As Pontifus already told you, we’re diving hip-deep into the twelve moments of anime project for 2008. However, I will warn you in advance, I’ll be “cheating” a little and doing some video game moments as well — I don’t think that’s too much of a problem, as Super Fanicom is about gaming as well. Moving on!
As you might have gathered, my first entry into Superfanicom’s ultimate, giant Christmas extravaganza is Nogizaka Haruka no Himitsu. The trick here — the one that explains the questions you’re hurling at your screen right now — is that it isn’t the show that I’m entering here. It’s the phenomenon.
I know things turned sour, yes. I know the show went awry. I know I haven’t even finished watching it, despite my maddened oath to blog every episode (I believe what I said was, “By God I’ll finish this show if it breaks me“). But can you cast your mind back to that moment when the first episode had just come out of your local fansubber’s hot little queue? Your cursor rested lovingly on the file icon and you prepared yourself for. . . something. I’m sure my following statement includes people who didn’t even watch, but it seemed as though we were all excited. And for a few episodes it paid off. The Akihabara episode was actually pretty great. This is a show, we felt, about us, about the sometimes-crippling sense of alienation that we have, to greater or lesser extents, put up with. Some of us maybe for all our lives.
Perhaps the part that hurts nerds (of all stripes) the most is that gnawing anxiety that underlies every reminder that we’re different from those around us — we chose this. It may not actually be true, by the way. Some people think biology determines our personalities. If that’s true, then I have generations of other people to blame for the way I swoon when Luke turns off his targeting computer. But unlike people discriminated against for their gender, race, or sexual preferences, most would agree that nerds, in some way, chose to be nerds. That is, at some point I was (metaphorically) presented with a football and a lightsaber toy.

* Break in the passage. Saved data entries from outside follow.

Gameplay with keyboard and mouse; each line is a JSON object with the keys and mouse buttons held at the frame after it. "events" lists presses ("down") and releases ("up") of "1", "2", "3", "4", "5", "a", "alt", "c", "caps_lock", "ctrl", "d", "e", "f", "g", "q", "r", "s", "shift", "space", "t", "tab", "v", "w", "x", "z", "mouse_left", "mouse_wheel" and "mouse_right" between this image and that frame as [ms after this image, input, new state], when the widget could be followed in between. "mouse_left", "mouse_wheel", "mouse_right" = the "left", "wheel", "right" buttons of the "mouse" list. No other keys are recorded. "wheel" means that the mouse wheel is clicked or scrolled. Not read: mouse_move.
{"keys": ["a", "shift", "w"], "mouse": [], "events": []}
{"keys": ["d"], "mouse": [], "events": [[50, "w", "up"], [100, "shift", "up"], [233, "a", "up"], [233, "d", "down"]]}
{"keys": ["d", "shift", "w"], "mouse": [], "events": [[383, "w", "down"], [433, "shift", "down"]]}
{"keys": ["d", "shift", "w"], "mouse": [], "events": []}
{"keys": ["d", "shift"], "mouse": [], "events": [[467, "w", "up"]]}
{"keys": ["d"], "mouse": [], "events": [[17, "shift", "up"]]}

So Nogizaka Haruka no Himitsu seemed promising to a lot of us. Some otaku are still self-conscious about being nerds. I’m not, but that’s because of my circumstances in a grad. program. So for someone so demonstratably-popular among the “normies” to be an otaku did a lot of things. It let the still-self-conscious feel better, because even the popular kids like moe. All of us can identify with the social estrangement Haruka fears, and so the show, in some ways, functioned as a microcosm of our lives.
Bloggers, fans, and anime-watchers all came together to talk about this show, to wonder what was going to happen, and to be fascinated by someone’s attempt to chart the really painful moments of an otaku’s life. Sure, we had Genshiken and Lucky Star already, but those are after the fact — sure, some people still make fun of the Genshiken, and even Konata’s friends think she’s a bit odd, but the nerds in both shows were basically in safe zones, where they could do whatever they wanted and only their actions, not their predilictions, would be judged. Nogizaka Haruka no Himitsu put its characters in the worst pit of arbitrary judgment and bias imaginable: high school.
So that seems to me to be a great moment for this year. Personally, at least, and this is meant to be my twelve moments. My reasoning stands this way: I rarely know anything about the state of the otaku-rhombus, but I was made aware of it by this show and the giddy discussions about it. We seem to have risen up as one and said we need some kind of figure to rally behind. And getting that many nerds to agree on anything is nothing short of a Christmas miracle.